Bertrand Delanoë souhaite développer les espaces réservés aux deux-roues et ainsi favoriser leur circulation.
La mairie de Paris va donner « un coup d’accélérateur » à la pratique du vélo. Présenté mercredi, son nouveau Plan vélo, prévu pour la période 2010-2014, transformera la circulation sur les artères de la capitale puisqu’il prévoit la construction de 260 kilomètres de pistes cyclables supplémentaires. Celles-ci renforceront le réseau existant, qui compte 440 km (NDLR : soit deux fois plus qu’en 2001) et serviront à faciliter la circulation des petites reines, qui ont investi massivement la métropole française depuis la mise en service du système Vélib’ en 2007. Ce plan va « donner un nouveau souffle à la pratique cyclable. Le vélo a toute sa place à Paris », a estimé Annick Lepetit, adjointe PS en charge des Transports. M. Delanoë table pour sa part sur une pacification des relations entre les usagers de la route.
Un plan global
Le coup d’envoi de ce projet devra rapidement être donné, la municipalité parisienne souhaitant accroître le réseau existant de 30 % d’ici au mois de juillet.
Pour ce faire les zones limitées à 30km/h seront prochainement assorties de double-sens réservés aux cyclistes. Dans les rues à sens unique pour les véhicules motorisés, les vélos auront ainsi le droit de circuler dans les deux sens sans pour autant écoper d’une contravention. Des panneaux et des indications supplémentaires rappelleront en outre la présence des deux-roues pour renforcer la sécurité. « Les premières expérimentations n’ont pas fait émerger de problèmes particuliers […]. Les automobilistes s’adapteront automatiquement à la présence de deux-roues », a assuré Mme Lepetit. A terme, soixante-cinq quartiers cyclables, déjà réservés les dimanches et jours fériés aux bicyclettes et aux piétons, « gagneront en convivialité », a renchéri le maire de Paris.

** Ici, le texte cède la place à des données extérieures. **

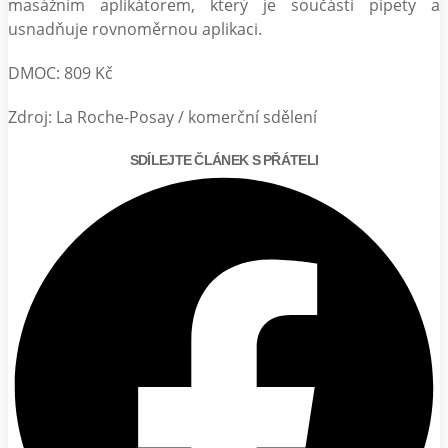
masážním aplikátorem, který je součástí pipety a
usnadňuje rovnoměrnou aplikaci.
DMOC: 809 Kč
Zdroj: La Roche-Posay / komerční sdělení
SDÍLEJTE ČLÁNEK S PŘÁTELI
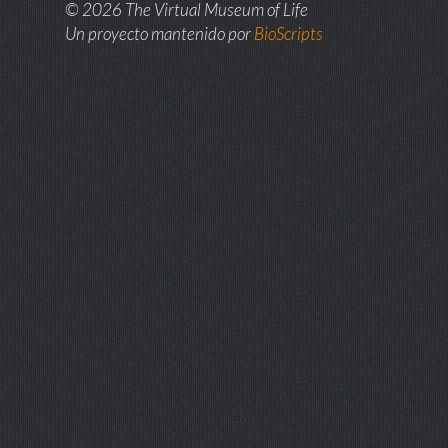
© 2026 The Virtual Museum of Life
Un proyecto mantenido por
BioScripts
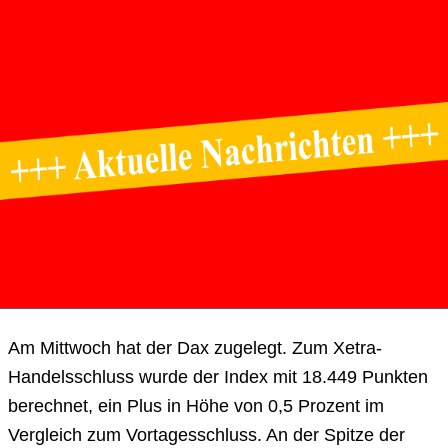
Am Mittwoch hat der Dax zugelegt. Zum Xetra-
Handelsschluss wurde der Index mit 18.449 Punkten
berechnet, ein Plus in Höhe von 0,5 Prozent im
Vergleich zum Vortagesschluss. An der Spitze der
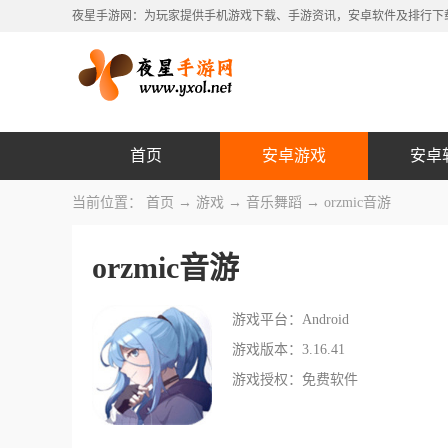
夜星手游网：为玩家提供手机游戏下载、手游资讯，安卓软件及排行下
首页
安卓游戏
安卓
当前位置：
首页
→
游戏
→
音乐舞蹈
→ orzmic音游
orzmic音游
游戏平台：Android
游戏版本：3.16.41
游戏授权：免费软件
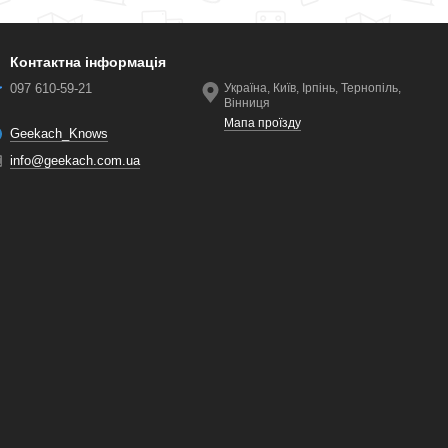
Контактна інформація
097 610-59-21
Україна, Київ, Ірпінь, Тернопіль,
Вінниця
Мапа проїзду
Geekach_Knows
info@geekach.com.ua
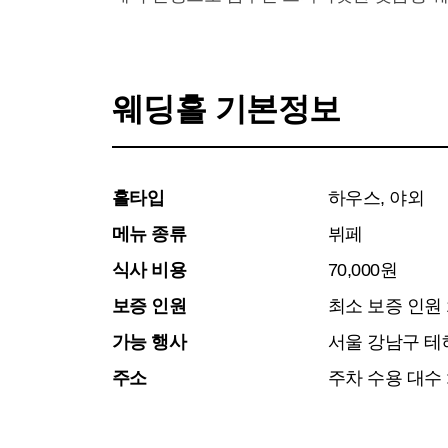
웨딩홀 기본정보
홀타입
하우스, 야외
메뉴 종류
뷔페
식사 비용
70,000원
보증 인원
최소 보증 인원 1
가능 행사
서울 강남구 테헤
주소
주차 수용 대수 : 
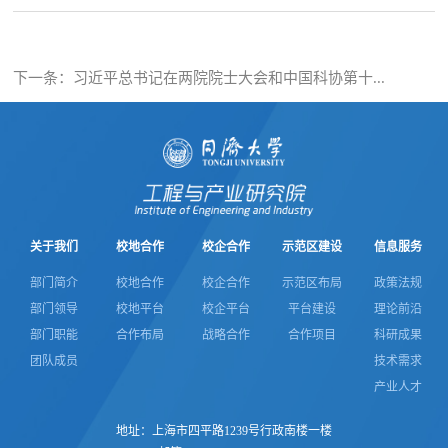
下一条：
习近平总书记在两院院士大会和中国科协第十...
关于我们
校地合作
校企合作
示范区建设
信息服务
部门简介
校地合作
校企合作
示范区布局
政策法规
部门领导
校地平台
校企平台
平台建设
理论前沿
部门职能
合作布局
战略合作
合作项目
科研成果
团队成员
技术需求
产业人才
地址：上海市四平路1239号行政南楼一楼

Deux grands axes permettront aussi aux adeptes du vélo de traverser la capitale d’est en ouest et du nord au sud à l’horizon 2014. Le premier reliera le bois de Boulogne à celui de Vincennes, le second le canal Saint-Denis à la Porte Saint-Martin. La banlieue ne sera pas en reste puisque des aménagements cyclistes seront réalisés sur dix Portes (Bagnolet, Ivry, Charenton, etc.).
Les élus et les écologistes réservés
Pour convaincre les Parisiens de monter sur la selle, les vélos doivent toutefois aussi se voir attribuer des places supplémentaires. La mairie s’est à cet égard engagée à construire sur la voirie 1 000 places de stationnement chaque année. D’autres pistes sont également à l’étude, comme des aires de stationnement gardées près des bâtiments publics et des vélos-stations développées en partenariat avec la SNCF et la RATP. Le « Tourner à droite aux feux rouges », vieille revendication des associations cyclistes, sera également expérimenté mais uniquement réservé aux deux-roues non motorisés.
Bien que favorisant l’essor d’un mode de déplacement doux, le projet municipal ne fait pas fait l’unanimité auprès des politiques et des associations. « On a des points de satisfaction car la politique vélo est présentée sous son aspect global. C’est toutefois assez peu crédible car un certain nombre des mesures étaient déjà proposées en 2002 et n’ont pas trouvé effet », a rappelé Pierre Toulouse, vice-président de Mieux se Déplacer à Bicyclette, qui milite depuis 1974 pour améliorer la circulation des deux-roues en Ile-de-France. « On a aussi quelques doutes sur la possibilité de réaliser l’aménagement des Portes de Paris », a-t-il ajouté.
Les élus Verts au conseil de Paris sont également réservés : « On est bien content qu’il y ait un Plan vélo qui apparaisse, mais il manque d’ambition », a estimé Sylvain Garel, élu dans le XVIIIe arrondissement. Les intérêts des cyclistes et des écologistes ne pouvaient toutefois pas être les seuls considérés, à plus forte raison dans une ville au riche passé automobile.